Exercise requirements »
Once the line containing "z25/288 F,,5/72 z/40" has been written out, stop; until then, restate each line of the entries below word for word from the first.

[Data for the task Boundary: Start]

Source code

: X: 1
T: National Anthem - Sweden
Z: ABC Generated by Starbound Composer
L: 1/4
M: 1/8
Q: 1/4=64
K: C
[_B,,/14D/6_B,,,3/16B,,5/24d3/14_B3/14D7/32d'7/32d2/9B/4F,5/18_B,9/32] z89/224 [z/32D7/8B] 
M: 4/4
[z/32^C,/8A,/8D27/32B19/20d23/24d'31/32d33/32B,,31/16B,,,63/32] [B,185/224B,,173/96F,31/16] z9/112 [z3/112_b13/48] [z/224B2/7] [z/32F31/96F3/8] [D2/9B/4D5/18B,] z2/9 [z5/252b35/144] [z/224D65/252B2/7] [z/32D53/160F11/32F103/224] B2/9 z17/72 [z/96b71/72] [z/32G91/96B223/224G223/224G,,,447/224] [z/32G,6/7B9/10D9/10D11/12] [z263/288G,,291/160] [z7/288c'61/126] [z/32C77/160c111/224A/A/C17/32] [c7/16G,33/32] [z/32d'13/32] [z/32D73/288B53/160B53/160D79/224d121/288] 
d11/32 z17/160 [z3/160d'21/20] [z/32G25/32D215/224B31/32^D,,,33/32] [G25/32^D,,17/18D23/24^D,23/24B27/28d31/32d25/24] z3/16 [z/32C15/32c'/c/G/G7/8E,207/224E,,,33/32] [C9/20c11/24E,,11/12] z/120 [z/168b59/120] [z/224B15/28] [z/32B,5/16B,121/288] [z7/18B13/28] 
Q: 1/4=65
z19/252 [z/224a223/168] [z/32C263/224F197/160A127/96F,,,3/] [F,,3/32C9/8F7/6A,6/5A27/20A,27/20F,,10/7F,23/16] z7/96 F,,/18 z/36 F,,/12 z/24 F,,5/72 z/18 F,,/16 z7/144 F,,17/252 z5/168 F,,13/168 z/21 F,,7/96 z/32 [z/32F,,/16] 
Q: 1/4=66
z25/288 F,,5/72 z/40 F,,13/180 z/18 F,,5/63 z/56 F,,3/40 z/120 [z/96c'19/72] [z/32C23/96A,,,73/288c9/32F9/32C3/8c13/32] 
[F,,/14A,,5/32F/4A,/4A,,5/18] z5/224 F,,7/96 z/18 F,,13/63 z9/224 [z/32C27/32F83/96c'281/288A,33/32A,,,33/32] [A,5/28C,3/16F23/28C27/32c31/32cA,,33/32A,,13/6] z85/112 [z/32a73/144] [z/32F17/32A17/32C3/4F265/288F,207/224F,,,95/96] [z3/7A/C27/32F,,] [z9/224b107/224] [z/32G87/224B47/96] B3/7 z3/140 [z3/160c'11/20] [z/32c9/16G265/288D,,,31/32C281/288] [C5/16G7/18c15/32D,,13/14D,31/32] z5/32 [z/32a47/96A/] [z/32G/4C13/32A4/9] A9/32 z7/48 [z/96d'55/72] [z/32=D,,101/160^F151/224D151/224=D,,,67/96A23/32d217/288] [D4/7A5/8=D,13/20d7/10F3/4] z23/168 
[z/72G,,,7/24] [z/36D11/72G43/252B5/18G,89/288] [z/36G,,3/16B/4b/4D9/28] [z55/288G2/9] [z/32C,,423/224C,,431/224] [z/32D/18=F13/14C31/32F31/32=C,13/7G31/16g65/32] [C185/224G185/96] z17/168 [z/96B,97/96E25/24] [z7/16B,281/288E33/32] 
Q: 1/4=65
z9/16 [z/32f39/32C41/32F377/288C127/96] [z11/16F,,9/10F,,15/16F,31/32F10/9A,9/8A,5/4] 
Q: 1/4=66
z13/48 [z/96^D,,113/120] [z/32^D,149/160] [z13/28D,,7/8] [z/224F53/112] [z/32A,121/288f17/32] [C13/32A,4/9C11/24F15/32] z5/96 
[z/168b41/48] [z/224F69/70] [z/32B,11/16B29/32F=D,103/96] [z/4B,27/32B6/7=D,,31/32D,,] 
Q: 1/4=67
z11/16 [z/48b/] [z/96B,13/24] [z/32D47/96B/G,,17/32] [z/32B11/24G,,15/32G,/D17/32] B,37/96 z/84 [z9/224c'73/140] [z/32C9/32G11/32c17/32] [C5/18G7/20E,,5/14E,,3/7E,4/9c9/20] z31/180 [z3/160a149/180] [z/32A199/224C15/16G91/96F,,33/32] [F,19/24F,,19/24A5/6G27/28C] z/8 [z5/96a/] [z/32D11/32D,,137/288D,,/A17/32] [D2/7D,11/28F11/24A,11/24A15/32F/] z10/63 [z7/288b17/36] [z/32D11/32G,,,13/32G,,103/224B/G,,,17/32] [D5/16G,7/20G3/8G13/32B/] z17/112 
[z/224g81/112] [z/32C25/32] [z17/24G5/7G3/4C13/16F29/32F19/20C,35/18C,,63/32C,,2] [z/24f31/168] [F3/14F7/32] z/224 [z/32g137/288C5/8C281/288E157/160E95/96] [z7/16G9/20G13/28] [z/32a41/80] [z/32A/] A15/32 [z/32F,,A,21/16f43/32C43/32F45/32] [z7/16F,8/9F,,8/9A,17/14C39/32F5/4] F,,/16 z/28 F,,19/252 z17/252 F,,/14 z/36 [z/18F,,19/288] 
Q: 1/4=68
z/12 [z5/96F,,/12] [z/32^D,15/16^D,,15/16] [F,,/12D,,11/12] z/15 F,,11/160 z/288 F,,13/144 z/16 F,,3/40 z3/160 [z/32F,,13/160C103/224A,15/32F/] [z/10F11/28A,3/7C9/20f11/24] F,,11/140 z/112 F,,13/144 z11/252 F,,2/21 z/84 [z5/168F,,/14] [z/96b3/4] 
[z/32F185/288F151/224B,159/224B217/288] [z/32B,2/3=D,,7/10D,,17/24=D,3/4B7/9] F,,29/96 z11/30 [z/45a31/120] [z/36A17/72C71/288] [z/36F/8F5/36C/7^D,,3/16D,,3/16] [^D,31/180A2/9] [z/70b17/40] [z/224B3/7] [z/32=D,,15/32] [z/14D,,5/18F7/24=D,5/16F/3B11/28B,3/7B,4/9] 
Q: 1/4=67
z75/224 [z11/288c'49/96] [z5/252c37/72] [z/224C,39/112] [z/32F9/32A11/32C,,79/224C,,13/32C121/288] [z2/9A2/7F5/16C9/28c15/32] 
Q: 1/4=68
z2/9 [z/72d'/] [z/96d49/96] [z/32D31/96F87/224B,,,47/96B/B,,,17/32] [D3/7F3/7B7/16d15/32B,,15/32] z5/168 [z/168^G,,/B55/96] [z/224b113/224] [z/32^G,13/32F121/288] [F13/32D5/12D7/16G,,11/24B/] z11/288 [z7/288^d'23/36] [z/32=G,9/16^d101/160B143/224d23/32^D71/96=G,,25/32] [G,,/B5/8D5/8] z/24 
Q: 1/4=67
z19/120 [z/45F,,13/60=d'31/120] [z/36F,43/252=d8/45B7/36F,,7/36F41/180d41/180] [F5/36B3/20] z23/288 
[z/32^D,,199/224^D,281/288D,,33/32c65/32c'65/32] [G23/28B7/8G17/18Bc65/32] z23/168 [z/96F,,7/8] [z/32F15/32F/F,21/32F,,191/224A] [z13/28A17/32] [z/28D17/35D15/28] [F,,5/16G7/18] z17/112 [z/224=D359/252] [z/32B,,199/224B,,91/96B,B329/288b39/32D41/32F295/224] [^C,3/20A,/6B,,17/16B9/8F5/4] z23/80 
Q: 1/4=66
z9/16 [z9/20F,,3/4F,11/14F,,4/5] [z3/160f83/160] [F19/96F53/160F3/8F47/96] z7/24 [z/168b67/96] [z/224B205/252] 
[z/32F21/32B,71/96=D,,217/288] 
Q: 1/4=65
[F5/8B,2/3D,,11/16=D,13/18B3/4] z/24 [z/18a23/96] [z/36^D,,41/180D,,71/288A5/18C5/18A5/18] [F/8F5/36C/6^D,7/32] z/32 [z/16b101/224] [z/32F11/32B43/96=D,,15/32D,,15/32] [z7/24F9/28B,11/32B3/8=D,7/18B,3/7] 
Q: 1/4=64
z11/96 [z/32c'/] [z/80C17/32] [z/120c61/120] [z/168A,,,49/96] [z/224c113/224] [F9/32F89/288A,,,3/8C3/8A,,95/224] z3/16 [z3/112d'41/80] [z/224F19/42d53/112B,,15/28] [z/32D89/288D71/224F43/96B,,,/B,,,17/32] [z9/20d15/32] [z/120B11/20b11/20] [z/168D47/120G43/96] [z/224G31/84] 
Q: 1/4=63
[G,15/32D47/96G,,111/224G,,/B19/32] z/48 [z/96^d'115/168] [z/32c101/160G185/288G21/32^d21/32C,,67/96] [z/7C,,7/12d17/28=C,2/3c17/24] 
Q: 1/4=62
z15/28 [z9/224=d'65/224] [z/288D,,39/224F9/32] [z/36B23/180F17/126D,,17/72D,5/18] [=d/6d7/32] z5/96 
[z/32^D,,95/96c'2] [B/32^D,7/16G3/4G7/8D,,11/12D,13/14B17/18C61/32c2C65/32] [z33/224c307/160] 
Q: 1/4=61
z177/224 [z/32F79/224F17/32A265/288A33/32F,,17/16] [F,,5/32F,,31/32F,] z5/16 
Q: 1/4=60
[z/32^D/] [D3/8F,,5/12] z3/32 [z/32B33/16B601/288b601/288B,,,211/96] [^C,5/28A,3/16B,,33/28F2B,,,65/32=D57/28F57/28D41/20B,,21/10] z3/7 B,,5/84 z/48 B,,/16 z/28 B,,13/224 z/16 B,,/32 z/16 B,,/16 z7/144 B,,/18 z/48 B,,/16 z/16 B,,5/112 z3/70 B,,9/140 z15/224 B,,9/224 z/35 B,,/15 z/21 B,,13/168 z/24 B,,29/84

[Data for the task Boundary: End]

Answer section »
Source code

: X: 1
T: National Anthem - Sweden
Z: ABC Generated by Starbound Composer
L: 1/4
M: 1/8
Q: 1/4=64
K: C
[_B,,/14D/6_B,,,3/16B,,5/24d3/14_B3/14D7/32d'7/32d2/9B/4F,5/18_B,9/32] z89/224 [z/32D7/8B] 
M: 4/4
[z/32^C,/8A,/8D27/32B19/20d23/24d'31/32d33/32B,,31/16B,,,63/32] [B,185/224B,,173/96F,31/16] z9/112 [z3/112_b13/48] [z/224B2/7] [z/32F31/96F3/8] [D2/9B/4D5/18B,] z2/9 [z5/252b35/144] [z/224D65/252B2/7] [z/32D53/160F11/32F103/224] B2/9 z17/72 [z/96b71/72] [z/32G91/96B223/224G223/224G,,,447/224] [z/32G,6/7B9/10D9/10D11/12] [z263/288G,,291/160] [z7/288c'61/126] [z/32C77/160c111/224A/A/C17/32] [c7/16G,33/32] [z/32d'13/32] [z/32D73/288B53/160B53/160D79/224d121/288] 
d11/32 z17/160 [z3/160d'21/20] [z/32G25/32D215/224B31/32^D,,,33/32] [G25/32^D,,17/18D23/24^D,23/24B27/28d31/32d25/24] z3/16 [z/32C15/32c'/c/G/G7/8E,207/224E,,,33/32] [C9/20c11/24E,,11/12] z/120 [z/168b59/120] [z/224B15/28] [z/32B,5/16B,121/288] [z7/18B13/28] 
Q: 1/4=65
z19/252 [z/224a223/168] [z/32C263/224F197/160A127/96F,,,3/] [F,,3/32C9/8F7/6A,6/5A27/20A,27/20F,,10/7F,23/16] z7/96 F,,/18 z/36 F,,/12 z/24 F,,5/72 z/18 F,,/16 z7/144 F,,17/252 z5/168 F,,13/168 z/21 F,,7/96 z/32 [z/32F,,/16] 
Q: 1/4=66
z25/288 F,,5/72 z/40 F,,13/180 z/18 F,,5/63 z/56 F,,3/40 z/120 [z/96c'19/72] [z/32C23/96A,,,73/288c9/32F9/32C3/8c13/32] 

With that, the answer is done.